Project: A retrospective, controlled cohort study of sperm RNAs guiding the treatment of the idiopathic infertile couple
Male factor assessment as part of the typical ART work-up primarily relies on subjective characteristics like sperm morphology, motility and count. Except in the most severe cases, these measures are arguably of mixed value with respect to pregnancy outcome and certainly not diagnostic for the idiopathic male. Incorporating molecular techniques targeted to the male factor as part of clinical practice has been slow. Without reliable systemization, translation to the clinic remains at a standstill. We have met this challenge and are moving the technology forward as an integral part of treating the couple by standardizing male reproductive care.

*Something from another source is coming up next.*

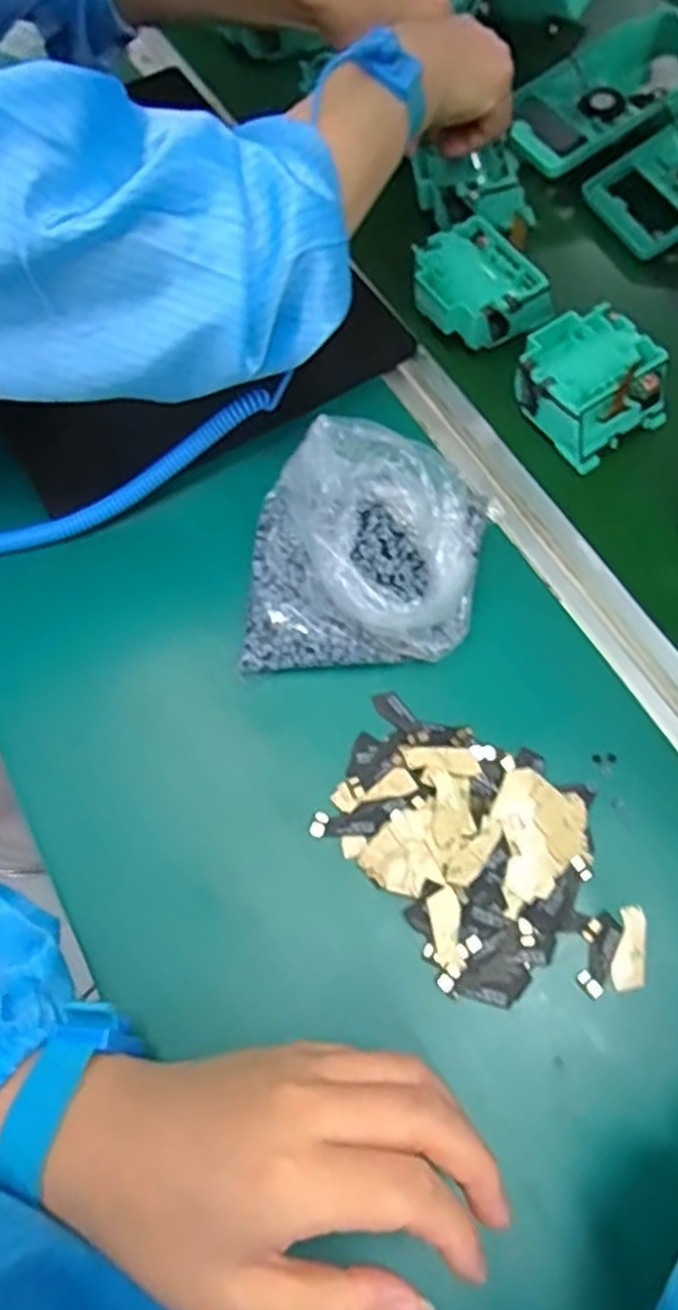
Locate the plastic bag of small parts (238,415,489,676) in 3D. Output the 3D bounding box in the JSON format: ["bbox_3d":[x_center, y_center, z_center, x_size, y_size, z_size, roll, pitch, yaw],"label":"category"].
[{"bbox_3d":[0.017,-0.064,0.424,0.128,0.049,0.146,3,65,1],"label":"plastic bag of small parts"}]

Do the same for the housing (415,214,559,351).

Our clinical and translational research team has shown that transcripts residing within the mature spermatozoa provide a wealth of information that reveals the potential of the spermatozoon to contribute to the birth of a healthy child. Using Next Generation Sequencing (NGS) we have defi ned a series of Sperm RNA Elements (SREs) that among a population of idiopathic infertile couples can identify males that can father a child by timed intercourse (TIC)/(IUI). We have shown that within a population of idiopathic infertile couples the absence of at least one of the members of the SRE-set lowers the success rate of fathering a child by TIC or IUI to ~25%. However, when treated by IVF/ICSI, the success rate recovers to ~75%, suggesting that we can effectively assign a treatment regimen. During the next phase we will test the hypothesis that human spermatozoal RNAs provide non-invasive biomarkers of male fecundity indicative of the birth rate and take home rate of a healthy child. This will be achieved using NGS to build upon our foundation by confi rming these initial results and increasing the sample size to increase the power of the SRE assay that identifies males capable of fathering a healthy child by TIC/IUI. This comprehensive testing will critically assess the utility of this assay while refining the collection of informative SREs.
In keeping with this era of emerging precision medicine, this will provide a diagnostic that effectively considers the significance of the male contribution. As we realize the promise of personalized clinical care, one can envisage integrating sperm RNA-seq as part of a clinical program directed towards effectively decreasing the time to pregnancy while helping to ensure the birth of a healthy child.